I paraphrased Bowcock on this point rather than quoting him in the story I wrote on the chloramine forum held back in July. My notes contain two supporting passages, one in which I paraphrased what he was saying, and one that was word for word:
“Monochloramine, in and of itself, as a disinfectant, is a safe disinfectant.”
Name that neighborhood
It wasn’t looking like a good week for this section of the column, which I intend to keep running until there is an official name for the northwestern neighborhood the city may target for revitalization, or until I get bored with it.
One community leader with an aversion to seeing his name in print had some ideas, but didn’t want to offer any of them on the record, which didn’t do me any good. I also got an anonymous letter suggesting that if we change the name of anything, it should be of the whole city.
(Seriously, whoever you are, you couldn’t sign your name to that?)
Like a white knight upon a fiery steed, Peter Altrui came riding to my rescue. The Realtor offered a whole list:
Pine Hill or Pine Hill Park, North by Northwest, The Giorgetti Quarter, The Pines Quarter, Pine Grove, East Creek Grove, The Pines, Rutland Northwest, The Evergreens, Baxter Park and Pine Meadows.
Just for fun, I decided to see what Bing Translator (apparently Babelfish is registration-only now) said the Italian word for “Northwest” was and got “Nordovest.” So I’ll throw that onto the pile.
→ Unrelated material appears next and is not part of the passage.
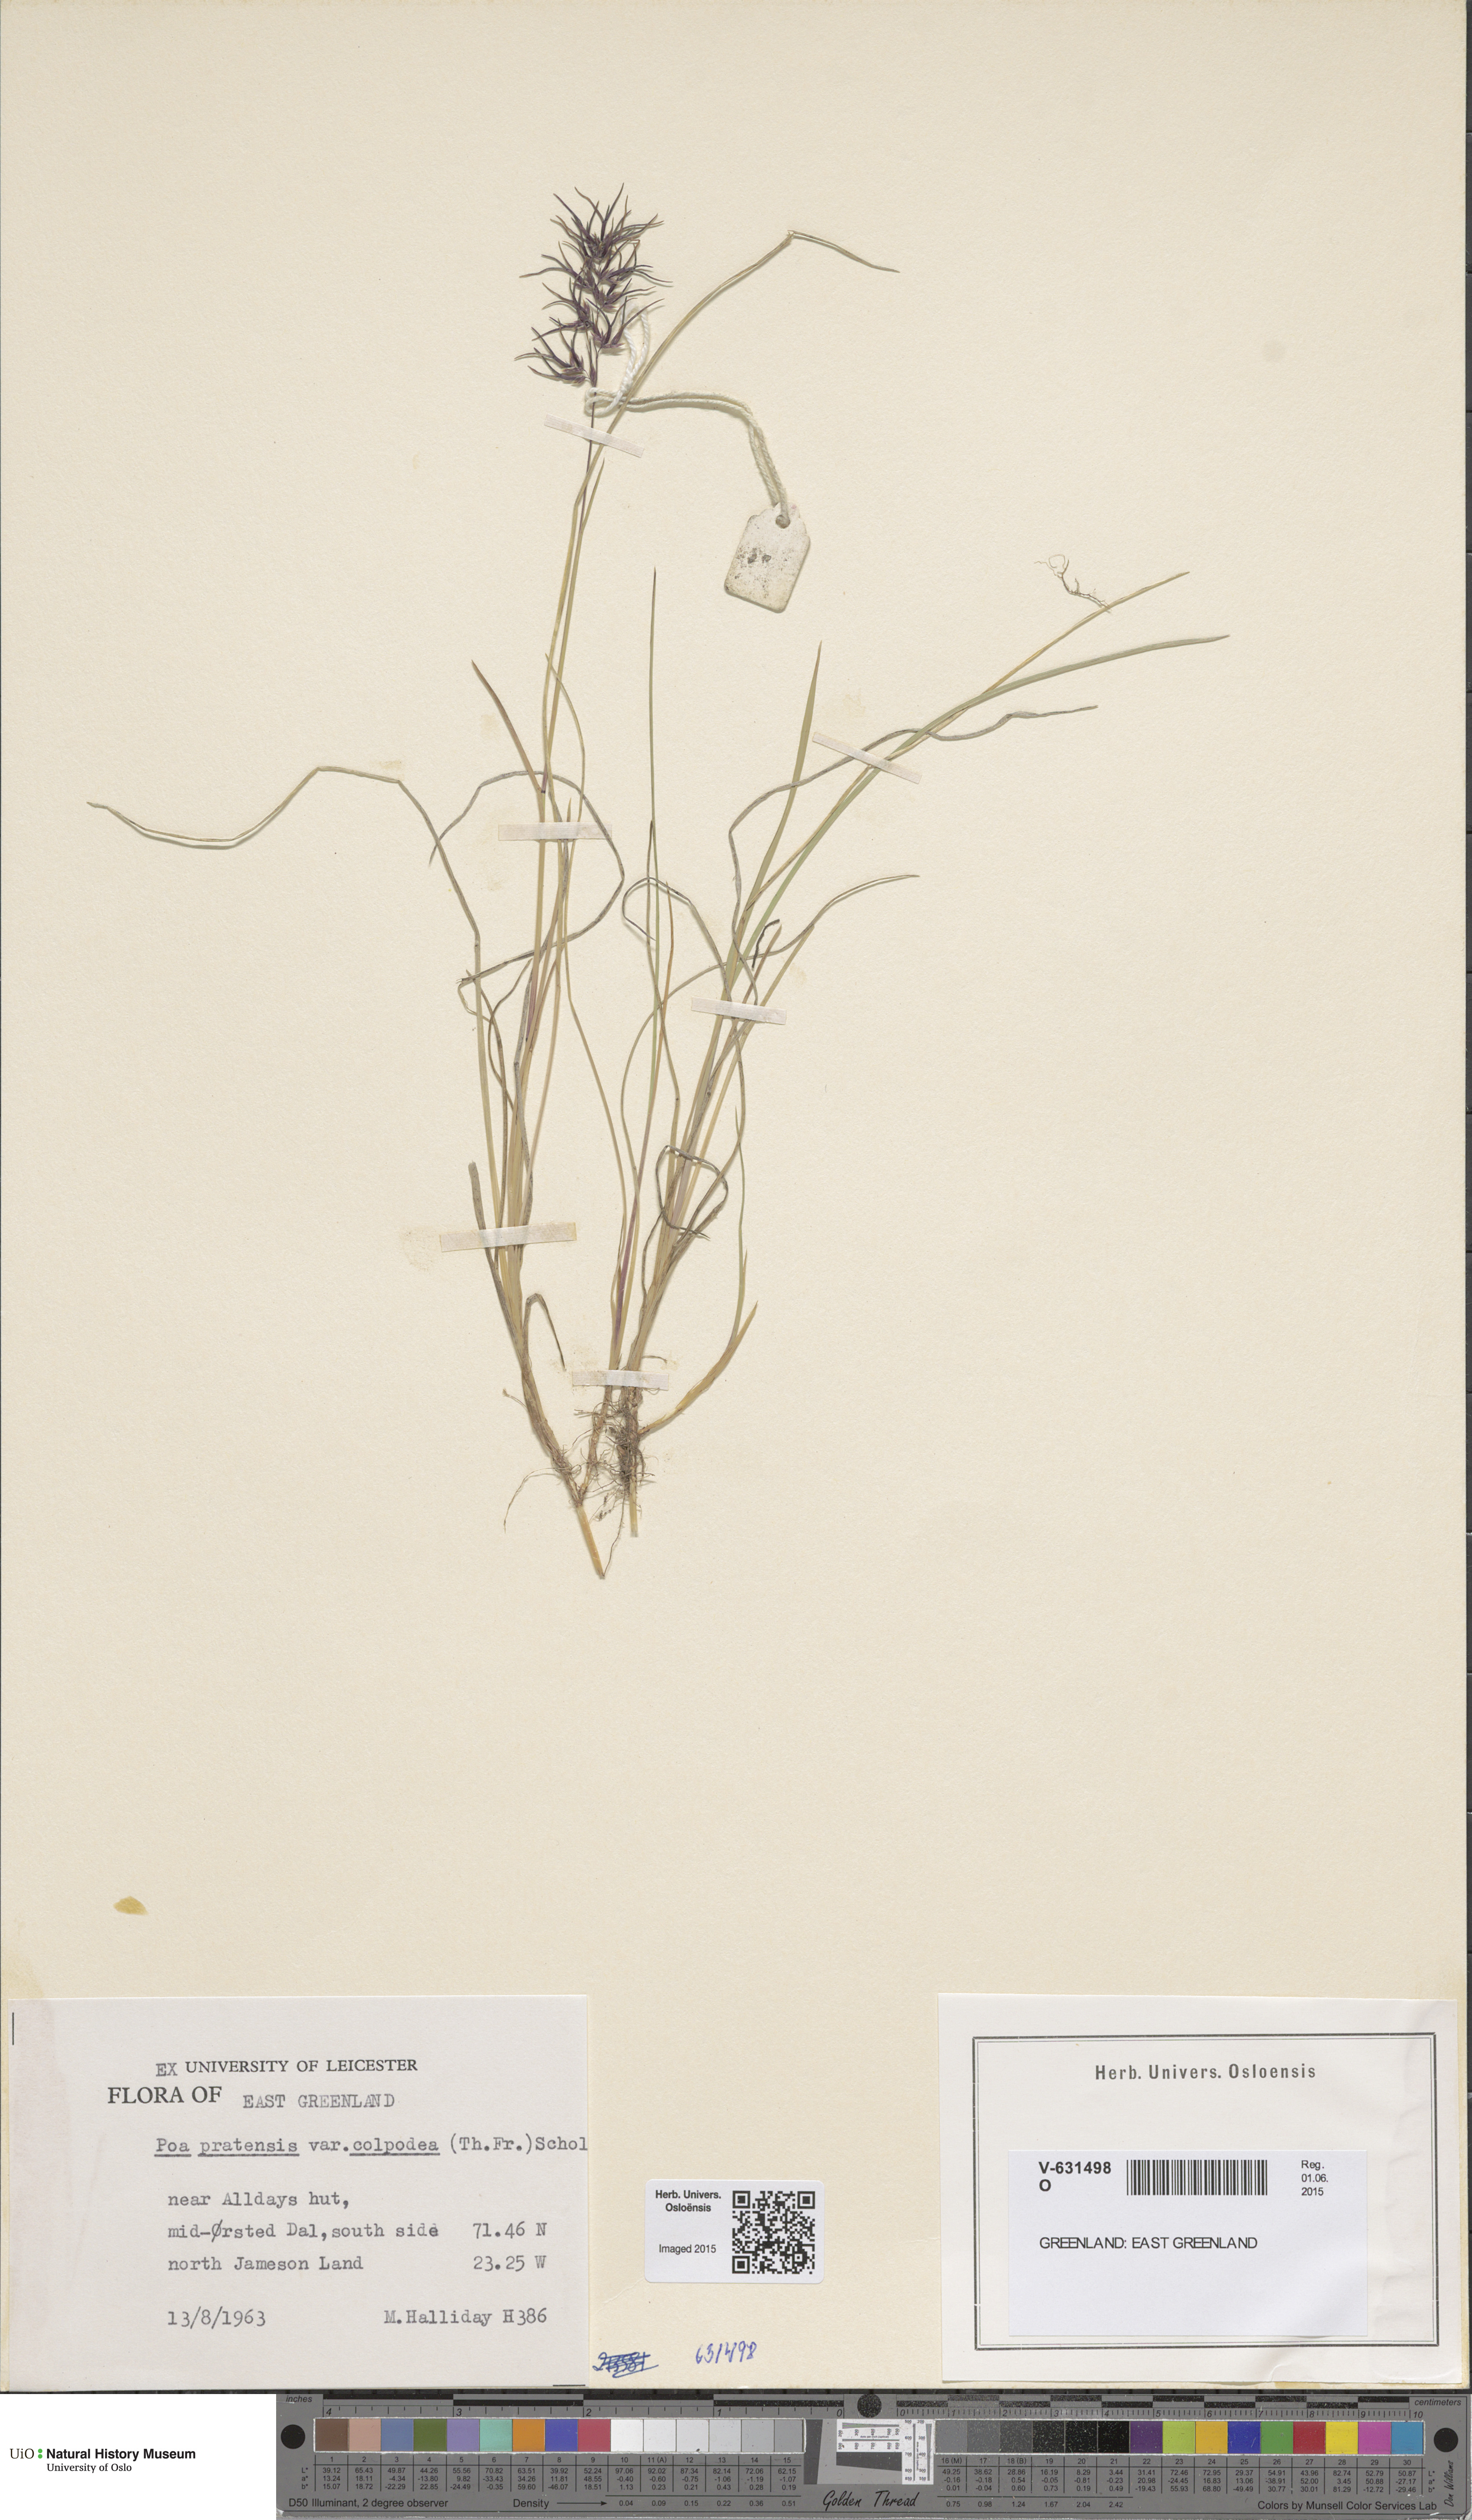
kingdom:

If anyone else wants to get in on the game, y’all know where to find me.
We’re double-booked tonight.
The Board of Aldermen has its regular meeting at 7 p.m., with an agenda that includes banning medical marijuana dispensaries, tax stabilization at the new winter farmers’ market, and a zoning change on Tremont Street.
At the same time, The police department and Rutland United Neighborhoods will host a meeting at the Northwest School to discuss the fatal crash on Cleveland Avenue.
Wednesday, the Intermunicipal Committee meets at 5:30 p.m. to discuss a water request at the Meadows and the Development Review Board meets at 6 p.m. to look at a proposed subdivision on River Street.